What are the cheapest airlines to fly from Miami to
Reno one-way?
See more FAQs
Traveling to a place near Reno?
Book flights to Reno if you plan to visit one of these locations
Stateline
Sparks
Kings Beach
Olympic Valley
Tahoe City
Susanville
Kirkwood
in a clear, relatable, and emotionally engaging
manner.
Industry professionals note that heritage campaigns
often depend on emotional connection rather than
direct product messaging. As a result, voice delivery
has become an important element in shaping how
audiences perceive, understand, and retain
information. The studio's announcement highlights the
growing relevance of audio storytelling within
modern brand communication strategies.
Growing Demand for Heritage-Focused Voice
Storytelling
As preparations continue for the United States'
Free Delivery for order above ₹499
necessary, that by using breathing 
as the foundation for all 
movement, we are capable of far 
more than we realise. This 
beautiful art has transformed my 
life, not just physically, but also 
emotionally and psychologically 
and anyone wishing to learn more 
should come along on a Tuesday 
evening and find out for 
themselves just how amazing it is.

§ **WHAT TO PRODUCE**: So that nothing is lost, please reproduce each entry exactly as written.

§ **PROBLEM SOLUTION**:
What are the cheapest airlines to fly from Miami to
Reno one-way?
See more FAQs
Traveling to a place near Reno?
Book flights to Reno if you plan to visit one of these locations
Stateline
Sparks
Kings Beach
Olympic Valley
Tahoe City
Susanville
Kirkwood
in a clear, relatable, and emotionally engaging
manner.
Industry professionals note that heritage campaigns
often depend on emotional connection rather than
direct product messaging. As a result, voice delivery
has become an important element in shaping how
audiences perceive, understand, and retain
information. The studio's announcement highlights the
growing relevance of audio storytelling within
modern brand communication strategies.
Growing Demand for Heritage-Focused Voice
Storytelling
As preparations continue for the United States'
Free Delivery for order above ₹499
necessary, that by using breathing 
as the foundation for all 
movement, we are capable of far 
more than we realise. This 
beautiful art has transformed my 
life, not just physically, but also 
emotionally and psychologically 
and anyone wishing to learn more 
should come along on a Tuesday 
evening and find out for 
themselves just how amazing it is.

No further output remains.